Madeleine, who came with us, during one of the workshops we presented, she said, "Enjoy your free trip around the sun each year." She is Aboriginal and knows something about displacement. She knew something about being a refugee, about being unable to go home. And she said "We all get a free trip around the sun every year, together. Enjoy it."
I thought we would see things that would make the downtown eastside look like a walk in the park. And I saw people who had been disfigured by landmines and people who had conjunctivitis from working in the rice fields and people who had goiter and...but they're getting along okay. And I heard of towns in Burma where the citizens were nearly all addicted to the opium they had to grow to survive now...But the refugee camps and the migrant workers communities were well built and clean, not squalid. The people were living in close quarters, but they...Not freedom, but hope. The women we worked with, they're like the women I work with at Rape Relief. They have a vision. They are after unity, democracy and freedom.
They're like us. And they are happy to do what they have to do to get there.

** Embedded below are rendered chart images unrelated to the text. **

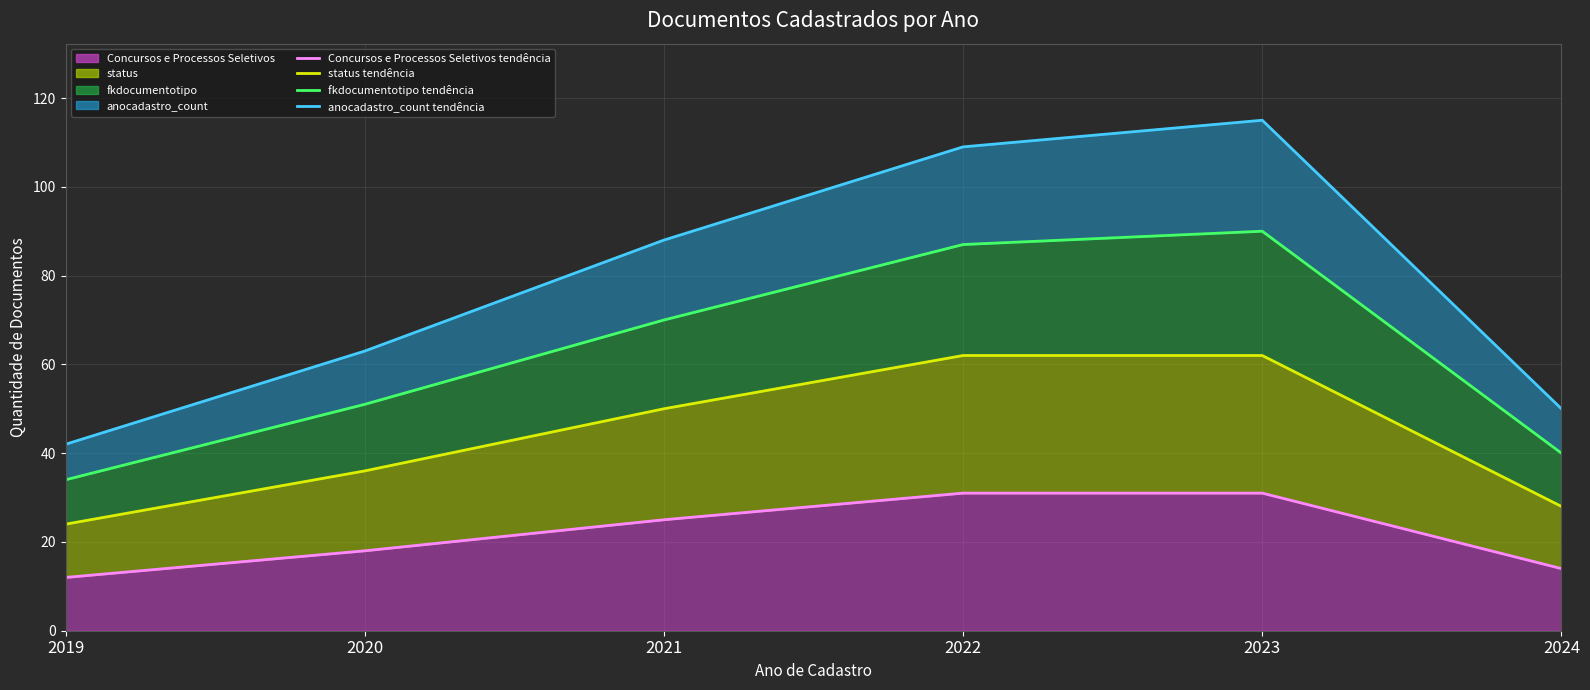

What is the difference between the highest and lowest values at 2022?

78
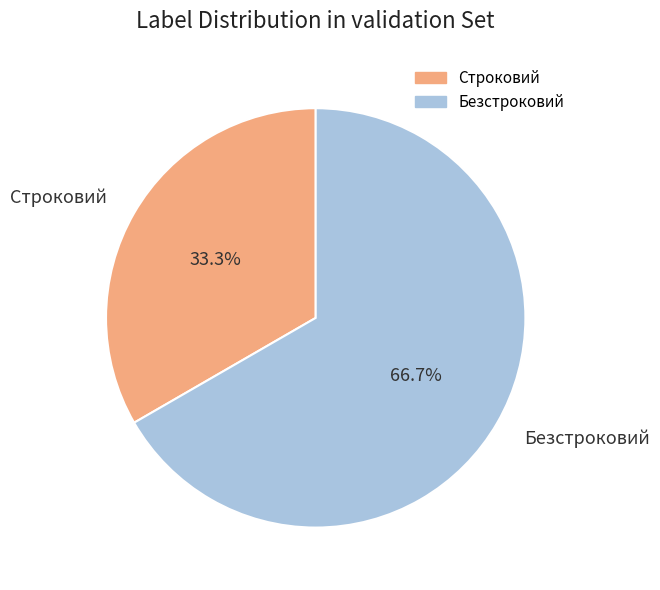

What is the largest slice in the pie chart?

Безстроковий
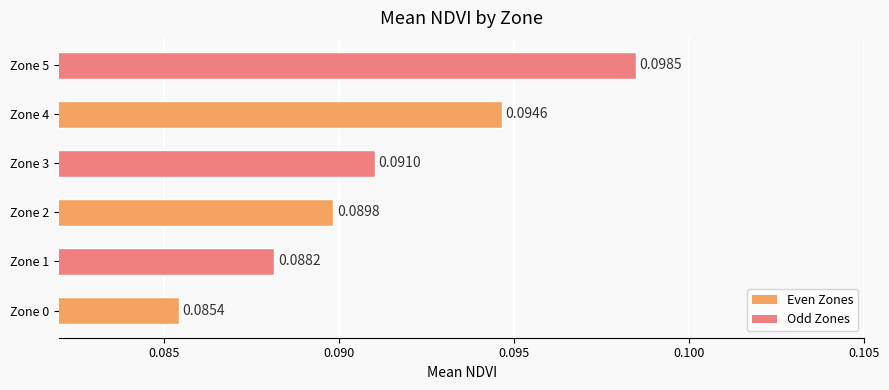

How many bars are there in total?

6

They risk arrest from the Thai police, they are in danger from the Burmese military, they are often denounced by their own people, too, for agitating for more, for bringing the heat down on their communities. We exchanged stories with women who had been displaced from their homes, women who had fled armed conflict, women who had or had not escaped being raped and tortured by the military junta in Burma, women who had grown up in refugee camps, never having seen their homeland. I knew they would be brave and inspiring and rowdy and funny and flawed and radiant. And they were.
Just like me. Just like lots of women I know here. They're like us. And the hot lemon drink I had one evening tasted exactly like the hot honey and lemon my mom used to make for me. And the big waxing moon in mid-November hung over all of our homes.
When we left Thailand, it was two days before Loi Kratong. At midnight on the full moon of the eleventh month, the people float boats made of lotus leaves lit with candles onto the river. As the lights float away, it is supposed, so do the sins and the bad luck of the past year. And thanks is given for the rainy season to the ancient water goddess Mae Kong Kha. I don't have a lotus leaf boat, but we have a rainy season, and I have a mini mag light, and I'm travelling every year around the sun with the beautiful people, more of whom I know, now and I'm adding my light to theirs, to yours, so the bad luck will know where to go.
When I'm stuck in the trees, when it's raining needles downtown, I'll remember to look up. The world is not so small.